___ EXERCISE TEXT ___
Biggest and smallest of four integers (No arrays, no functions, fewest 'if' statements)

Question

You see, I've self-taught myself C++ (not completely, I'm still procrastinating -_-). So, now I started university and they're teaching C and they made us do a program of inputting four integers and we have to tell the largest and smallest out of them. Simple, no?

The thing is, I already have good understanding of functions and arrays. Yes, I CAN program this in arrays, no problem. But since this was the first lab, we haven't 'learned' that yet, so I can't use any of those, it'd be very simple with that.

This is what I wrote there (it feels wrong somehow).

#include<stdio.h>

int main(void)
{
    int first, second, third, fourth;
    printf("Enter four integers (separated by space): ");
    scanf("%d %d %d %d", &first, &second, &third, &fourth);

    if((first>second) && (first>third) && (first>fourth))
        printf("\nFirst number is largest");
    else if((second>first) && (second>third) && (second>fourth))
        printf("\nSecond number is largest");
    else if((third>second) && (third>first) && (third>fourth))
        printf("\nThird number is largest");
    else if((fourth>second) && (fourth>third) && (fourth>first))
        printf("\nFourth number is largest");

    if((first<second) && (first<third) && (first<fourth))
        printf("\nFirst number is smallest");
    else if((second<first) && (second<third) && (second<fourth))
        printf("\nSecond number is smallest");
    else if((third<second) && (third<first) && (third<fourth))
        printf("\nThird number is smallest");
    else if((fourth<second) && (fourth<third) && (fourth<first))
        printf("\nFourth number is smallest");

    printf("\n"); 
    return 0;
}

As you can see, it's too long and boring and complex. But seeing that all we've covered in class for now are loops and decision statements. Is there a more elegant way of doing this? One which uses fewer ifs? Not that there is something wrong with this, but it could be better.

P.S. This isn't exactly 'homework' or anything. I made a program, I just wanted to know what I could have done to make it better and to learn better programming practices.

Answer 1

As per the OP's condition

But seeing that all we've covered in class for now are loops and decision statements. Is there a more elegant way of doing this? One which uses fewer ifs?

Only one if and one else if statement and one for loop can do this task. Simple and short!

#include <stdio.h>

int main()
{
    int num, max, min;

    printf ("Enter four numbers: ");
    scanf ("%d", &num);
    max = min = num;

    for (int i = 0; i < 3; i++)
    { 
        scanf ("%d", &num);
        if (max < num)
            max = num;
        else if (min > num)
            min = num;
    }

    printf ("The smallest and largest of given four numbers are %d and %d respectively.\n", min,  max);
    return 0;
}

Answer 2

Do a "manual" merge sort, or well, just the second bit of it:

Conceptually, a merge sort works as follows

1. Divide the unsorted list into n sublists, each containing 1 element (a list of 1 element is considered sorted).
2. Repeatedly merge sublists to produce new sublists until there is only 1 sublist remaining. This will be the sorted list.

Code:

int a = 5, b=4, c=7, d=9;
int min_ab, min_cd, min;
min_ab = a < b ? a : b;
min_cd = c < d ? c : d;
min = min_ab < min_cd ? min_ab : min_cd;
printf("%d", min);

.. and similarly for max.
___ DATA SUPPLIED ___
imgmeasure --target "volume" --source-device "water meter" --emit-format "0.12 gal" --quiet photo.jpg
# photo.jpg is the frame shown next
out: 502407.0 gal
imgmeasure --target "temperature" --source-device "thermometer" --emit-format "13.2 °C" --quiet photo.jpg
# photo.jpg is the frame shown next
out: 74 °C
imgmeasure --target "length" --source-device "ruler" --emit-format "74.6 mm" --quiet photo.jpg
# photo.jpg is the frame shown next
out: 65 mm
___
___ DATA SUPPLIED ___
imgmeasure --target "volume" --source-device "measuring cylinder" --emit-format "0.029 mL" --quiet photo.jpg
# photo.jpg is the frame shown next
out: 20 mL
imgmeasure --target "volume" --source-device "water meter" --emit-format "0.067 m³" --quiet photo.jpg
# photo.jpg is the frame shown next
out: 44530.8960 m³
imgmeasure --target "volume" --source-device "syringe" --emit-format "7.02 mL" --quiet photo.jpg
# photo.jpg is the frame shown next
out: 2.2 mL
___
APPLY WHAT YOU READ:
1 > Show every line of the entries above that contains the string "volume", copying each one in full.
2 > Resume the forum thread on finding the largest and smallest of four integers, picking up directly after its final line.

RESULTS OF THE TASKS:
1 >
imgmeasure --target "volume" --source-device "water meter" --emit-format "0.12 gal" --quiet photo.jpg
imgmeasure --target "volume" --source-device "measuring cylinder" --emit-format "0.029 mL" --quiet photo.jpg
imgmeasure --target "volume" --source-device "water meter" --emit-format "0.067 m³" --quiet photo.jpg
imgmeasure --target "volume" --source-device "syringe" --emit-format "7.02 mL" --quiet photo.jpg

2 >
If you prefer, you can expand the ternary operator into if (a < b) { min_ab = a; } else { min_ab = b; } (spread over multiple lines for readability).

Merge sort has a complexity of O(n*log(n)), so you should at most need O(n*log(n)) ifs (see the wikipedia article on merge sort). According to Wikipedia, "... These are all comparison sorts, and so cannot perform better than O(n log n) in the average or worst case" (source), so I think this shouldn't be too far off in terms of minimum number of ifs.. Though you could try to see if manually performing one of the other algorithms results in fewer ifs ;-).

Answer 3

Try something like this

int main(void) {
    int a=-2,b=-3,c=-4,d=-5;
    int max=a,min=a;

    if(b>max){
        max=b;
    }else if(b<min){
        min=b;
    }
    if(c>max){
        max=c;
    }else if(c<min){
        min=c;
    }
    if(d>max){
        max=d;
    }else if(d<min){
        min=d;
    }
    printf("max: %d min : %d",max,min);
    return 0;
}

Demo

Answer 4

The whole point of the classroom problem that requests finding the largest and the smallest simultaneously is to teach you to extract maximum valuable information from each comparison.

For example, if you know that a > b is true, from that single comparison you should realize that a is no longer candidate for the smallest and should no longer participate in any comparisons dedicated to finding the smallest. And, at the same time, you should realize that b is no longer candidate for the largest. With 4 numbers, two tests a > b and c > d already clearly separate the numbers into two independent classes: two candidates for the largest and two candidates for the smallest. The rest is straightforward.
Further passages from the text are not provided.